··· Dataset extract ···

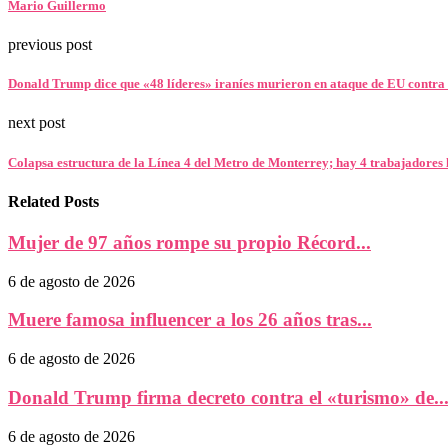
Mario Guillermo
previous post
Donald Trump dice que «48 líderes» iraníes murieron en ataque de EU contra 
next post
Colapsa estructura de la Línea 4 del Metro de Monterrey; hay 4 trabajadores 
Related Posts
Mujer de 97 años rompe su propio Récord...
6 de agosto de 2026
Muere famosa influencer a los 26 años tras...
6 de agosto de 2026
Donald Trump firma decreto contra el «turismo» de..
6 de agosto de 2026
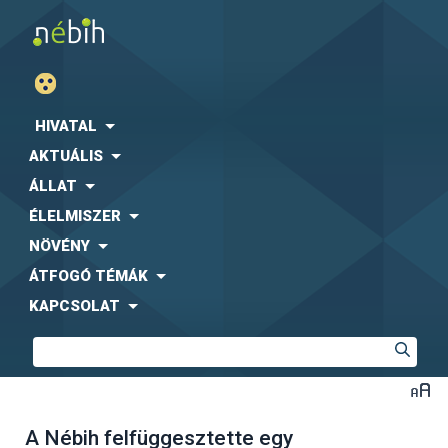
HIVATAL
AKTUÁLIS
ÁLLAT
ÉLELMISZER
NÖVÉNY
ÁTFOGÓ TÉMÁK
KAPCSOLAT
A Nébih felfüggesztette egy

···
··· Dataset extract ···

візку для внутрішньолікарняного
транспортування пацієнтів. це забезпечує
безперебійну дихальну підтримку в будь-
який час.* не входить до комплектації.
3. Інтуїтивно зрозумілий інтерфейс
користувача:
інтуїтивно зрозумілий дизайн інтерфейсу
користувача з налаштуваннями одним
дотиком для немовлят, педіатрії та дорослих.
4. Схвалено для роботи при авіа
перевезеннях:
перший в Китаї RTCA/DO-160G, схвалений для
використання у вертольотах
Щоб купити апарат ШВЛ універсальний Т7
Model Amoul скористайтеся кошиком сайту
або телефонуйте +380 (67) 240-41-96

···

» Work task: Return the lines above from the one with "Mario Guillermo" through the one with "A Nébih felfüggesztette egy", verbatim and nothing else. Omit every picture.

» Exercise response:
Mario Guillermo
previous post
Donald Trump dice que «48 líderes» iraníes murieron en ataque de EU contra 
next post
Colapsa estructura de la Línea 4 del Metro de Monterrey; hay 4 trabajadores 
Related Posts
Mujer de 97 años rompe su propio Récord...
6 de agosto de 2026
Muere famosa influencer a los 26 años tras...
6 de agosto de 2026
Donald Trump firma decreto contra el «turismo» de..
6 de agosto de 2026
HIVATAL
AKTUÁLIS
ÁLLAT
ÉLELMISZER
NÖVÉNY
ÁTFOGÓ TÉMÁK
KAPCSOLAT
A Nébih felfüggesztette egy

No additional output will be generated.